By Corinne Murdock |
Following Tuesday’s primary election win, Republican Senate candidate Blake Masters appears to have shifted his campaign tone to appeal to independent voters. That base of “other” voters is the second largest, a close second to registered Republicans.
In a campaign video released Wednesday, Masters’ descriptors now read “independent.” Past videos displayed prominently former President Donald Trump’s endorsement, as well as his features on right-leaning networks like Fox News and conservative pundits’ shows, such as those hosted by Ben Shapiro and Steve Bannon.
In the video, Masters’ wife asserts that America’s heading down a bad path, narrating a smiling Masters playing with his children.
“He’s in it because he loves his country so much, and he loves his state so much. He would make Arizona so proud,” said Catherine.
Masters’ tone shift likely has to do with the increase in Arizona’s independent voters.
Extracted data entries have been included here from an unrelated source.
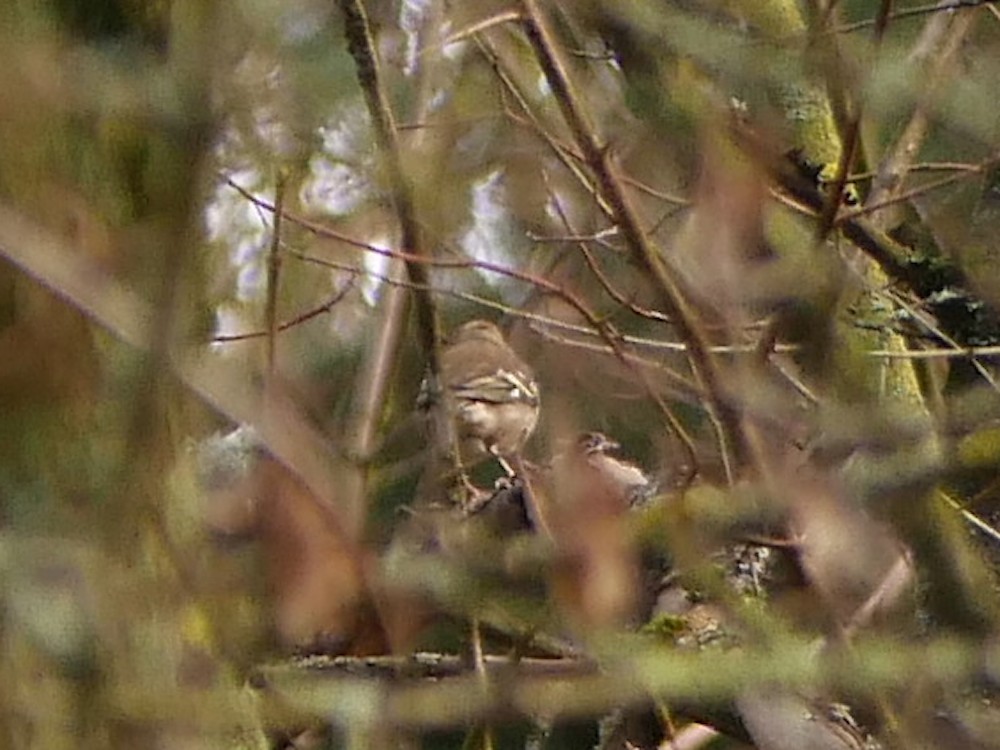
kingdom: Animalia
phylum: Chordata
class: Aves
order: Passeriformes
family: Fringillidae
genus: Fringilla
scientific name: Fringilla coelebs
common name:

There are more independent than Democratic voters, and their base comes in a close second to Republican voters.
The secretary of state’s latest voter registration data reported well over 1.4 million Republicans (34 percent), slightly over 1.4 million “other” voters (33 percent, which includes independents, those without a party preference, and those without a major party), and under 1.3 million Democrats (31 percent).
Masters won Tuesday’s primary with slightly over 39 percent of the vote (over 250,800 votes). Candidate Jim Lamon came in second with nearly 29 percent of the vote (under 185,000 votes), and Attorney General Mark Brnovich came in third with over 18 percent of the voter (over 117,300 votes).
Candidate Mick McGuire earned under 9 percent of the vote (under 56,600 votes), and Justin Olson earned over 5 percent (over 32,800 votes).
Altogether, voters who participated in the Republican primary totaled about 642,500. That’s just over 1 percent of all registered voters, and over 22 percent of Republican and “other” (includes independents) combined.
Masters will face off against the incumbent, Senator Mark Kelly (D-AZ), who was uncontested in his election. Kelly pulled just under 495,500 votes.